All she could hear was her heart thundering, her breath rasping in her throat, but Faith was certain he was behind her, gaining on her. Maybe he’d be in the car, maybe he was on foot, but he was behind her, she knew that. More than once she slipped, but miraculously kept her footing well enough to continue moving forward, away from the house.
Something loomed up out of the darkness ahead of her, reaching for her, and for an instant of sheer terror Faith thought one of them had circled around and gotten ahead of her.
“Faith. Jesus, Faith—”
She found herself caught tightly in Kane’s arms, so tightly she wasn’t sure if it was her heart or his pounding so wildly, and gasped, “Behind me. He’s behind me—”
And then everything happened very, very fast. Kane swung her around so that his large body shielded hers. She heard an engine roar, and bright lights stabbed suddenly through the darkness, pinning her and Kane in the stark glare. She heard the sounds of tires spinning wildly on slippery ground, saw headlights coming drunkenly at them, and then the engine screaming louder, and she saw Kane’s arm stretch out, saw something gleaming in his hand
.
His first shot made glass shatter, and then there were other guns, other shots, and he was moving, carrying her away from danger as the car careened off the drive and plowed into the trees with a sickening crunch of metal.
The engine screamed again, then gurgled and died.
“It has to be later than midnight,” Faith said. “It just has to be. This has been the longest day of my life.”
“I wish you’d let me call a doctor,” Kane said.
“You heard the EMS medic. I’m fine. No injuries, no shock, not even aftereffects of the chloroform.” Faith curled up in the big chair before the fire Kane had lit while she’d been in the shower, and watched him as he stood gazing at the flames.
“Still,” he said. “Like you said, it’s been a very long day.”
“And I should be exhausted.

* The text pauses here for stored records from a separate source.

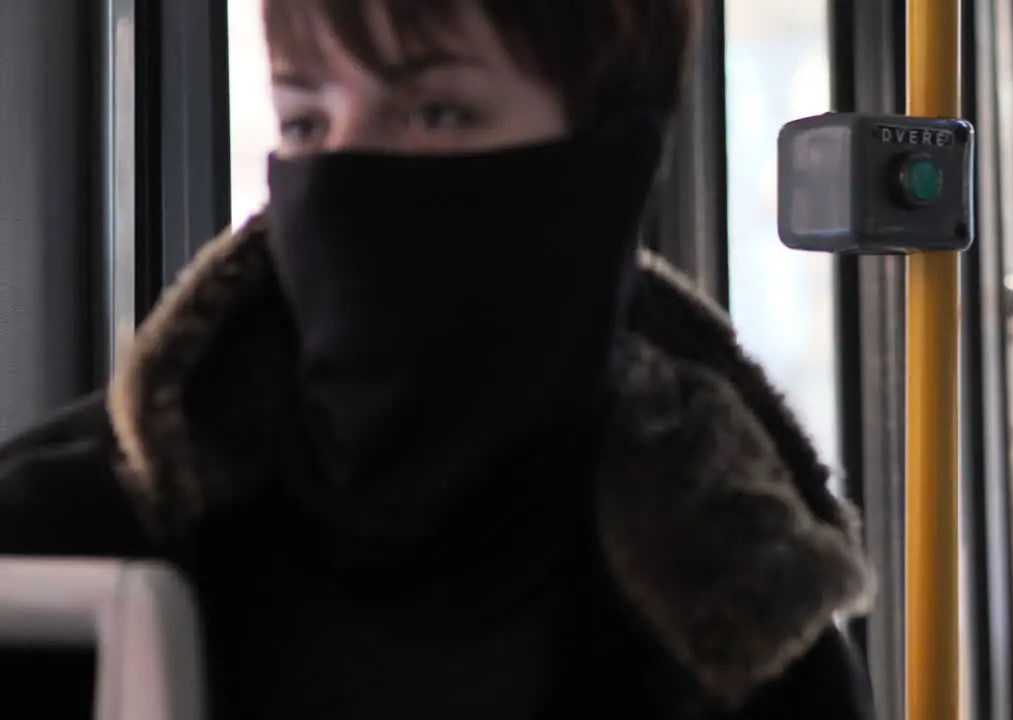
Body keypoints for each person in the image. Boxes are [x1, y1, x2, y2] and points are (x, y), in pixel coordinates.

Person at [0, 1, 878, 717]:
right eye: (306, 119)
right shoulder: (58, 556)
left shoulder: (746, 635)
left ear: (609, 159)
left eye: (436, 113)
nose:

But I’m not.” She paused, aware of his silence and the tension between them. “Did you say Bishop was flying down in the morning?”
“Yeah. He would have come tonight, but we were able to find you fairly quickly. Guy already had the information on Conrad’s lake house, and I couldn’t think of any other place he’d go, so …”
“The cops were shooting too, Kane. It might not have been your bullet that killed Max Sanders.”
He turned his head and looked at her. “I hope it was mine.”
“Revenge?”
“Justice. Now he’ll be rotting in the ground.”
She drew a breath. “What about Conrad? They say he might pull through.”
“I hope he does,” Kane said calmly. “I want him in prison. I want him to spend the rest of his life in a small, bare cell.”
“He probably will. Once Richardson sorts through their blackmail box, he’s bound to find Conrad’s prints on the photographs and papers. He and Max wouldn’t have been so desperate to get the box back if they hadn’t been positive what was in it could convict them.”